======== Listing ========

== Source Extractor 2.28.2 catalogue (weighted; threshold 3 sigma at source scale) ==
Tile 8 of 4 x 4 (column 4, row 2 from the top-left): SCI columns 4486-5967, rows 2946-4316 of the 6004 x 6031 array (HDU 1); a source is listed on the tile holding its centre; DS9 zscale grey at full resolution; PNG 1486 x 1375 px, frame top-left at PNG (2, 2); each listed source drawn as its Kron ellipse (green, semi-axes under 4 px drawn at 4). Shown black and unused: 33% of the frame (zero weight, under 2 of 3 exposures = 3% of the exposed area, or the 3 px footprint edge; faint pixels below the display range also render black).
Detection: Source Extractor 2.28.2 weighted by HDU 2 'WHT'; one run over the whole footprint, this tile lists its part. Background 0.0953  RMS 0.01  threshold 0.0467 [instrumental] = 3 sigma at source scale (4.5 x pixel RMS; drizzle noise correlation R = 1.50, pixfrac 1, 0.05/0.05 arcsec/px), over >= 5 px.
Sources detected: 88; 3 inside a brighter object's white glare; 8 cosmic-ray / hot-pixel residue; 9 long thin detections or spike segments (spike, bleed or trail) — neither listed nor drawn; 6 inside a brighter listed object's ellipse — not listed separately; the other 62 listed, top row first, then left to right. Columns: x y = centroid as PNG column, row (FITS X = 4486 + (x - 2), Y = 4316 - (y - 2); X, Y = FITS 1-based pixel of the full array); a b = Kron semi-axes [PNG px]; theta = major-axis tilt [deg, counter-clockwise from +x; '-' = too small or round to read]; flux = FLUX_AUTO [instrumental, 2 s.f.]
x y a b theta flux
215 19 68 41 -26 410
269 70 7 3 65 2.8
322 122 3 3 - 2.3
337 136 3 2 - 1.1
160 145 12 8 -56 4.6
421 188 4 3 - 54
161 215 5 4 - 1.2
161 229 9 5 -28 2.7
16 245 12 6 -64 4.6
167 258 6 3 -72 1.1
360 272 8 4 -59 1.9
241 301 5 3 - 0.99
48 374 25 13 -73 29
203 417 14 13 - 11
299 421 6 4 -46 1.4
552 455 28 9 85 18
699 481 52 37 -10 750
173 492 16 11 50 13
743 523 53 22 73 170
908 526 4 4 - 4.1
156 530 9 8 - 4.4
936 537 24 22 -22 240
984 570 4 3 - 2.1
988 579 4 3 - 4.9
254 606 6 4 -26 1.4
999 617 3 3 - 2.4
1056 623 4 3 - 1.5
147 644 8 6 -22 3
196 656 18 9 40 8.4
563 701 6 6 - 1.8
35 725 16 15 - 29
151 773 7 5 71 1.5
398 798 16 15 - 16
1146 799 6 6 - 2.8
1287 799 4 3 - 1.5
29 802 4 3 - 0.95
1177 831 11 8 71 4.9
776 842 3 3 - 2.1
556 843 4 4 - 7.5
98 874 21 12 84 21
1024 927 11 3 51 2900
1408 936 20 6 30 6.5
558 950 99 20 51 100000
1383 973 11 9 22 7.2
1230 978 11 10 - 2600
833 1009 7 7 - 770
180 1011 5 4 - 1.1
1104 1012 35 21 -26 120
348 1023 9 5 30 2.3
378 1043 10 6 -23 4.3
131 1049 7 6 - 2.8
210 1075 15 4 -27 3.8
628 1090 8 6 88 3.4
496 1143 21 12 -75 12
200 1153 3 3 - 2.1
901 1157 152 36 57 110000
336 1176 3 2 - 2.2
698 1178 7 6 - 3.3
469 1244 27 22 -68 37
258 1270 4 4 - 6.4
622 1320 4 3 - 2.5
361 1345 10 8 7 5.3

========

◆ Your task: Write out the data word for word, from its first line up to and including the line containing "x y a b theta flux".

◆ Complete answer:
== Source Extractor 2.28.2 catalogue (weighted; threshold 3 sigma at source scale) ==
Tile 8 of 4 x 4 (column 4, row 2 from the top-left): SCI columns 4486-5967, rows 2946-4316 of the 6004 x 6031 array (HDU 1); a source is listed on the tile holding its centre; DS9 zscale grey at full resolution; PNG 1486 x 1375 px, frame top-left at PNG (2, 2); each listed source drawn as its Kron ellipse (green, semi-axes under 4 px drawn at 4). Shown black and unused: 33% of the frame (zero weight, under 2 of 3 exposures = 3% of the exposed area, or the 3 px footprint edge; faint pixels below the display range also render black).
Detection: Source Extractor 2.28.2 weighted by HDU 2 'WHT'; one run over the whole footprint, this tile lists its part. Background 0.0953  RMS 0.01  threshold 0.0467 [instrumental] = 3 sigma at source scale (4.5 x pixel RMS; drizzle noise correlation R = 1.50, pixfrac 1, 0.05/0.05 arcsec/px), over >= 5 px.
Sources detected: 88; 3 inside a brighter object's white glare; 8 cosmic-ray / hot-pixel residue; 9 long thin detections or spike segments (spike, bleed or trail) — neither listed nor drawn; 6 inside a brighter listed object's ellipse — not listed separately; the other 62 listed, top row first, then left to right. Columns: x y = centroid as PNG column, row (FITS X = 4486 + (x - 2), Y = 4316 - (y - 2); X, Y = FITS 1-based pixel of the full array); a b = Kron semi-axes [PNG px]; theta = major-axis tilt [deg, counter-clockwise from +x; '-' = too small or round to read]; flux = FLUX_AUTO [instrumental, 2 s.f.]
x y a b theta flux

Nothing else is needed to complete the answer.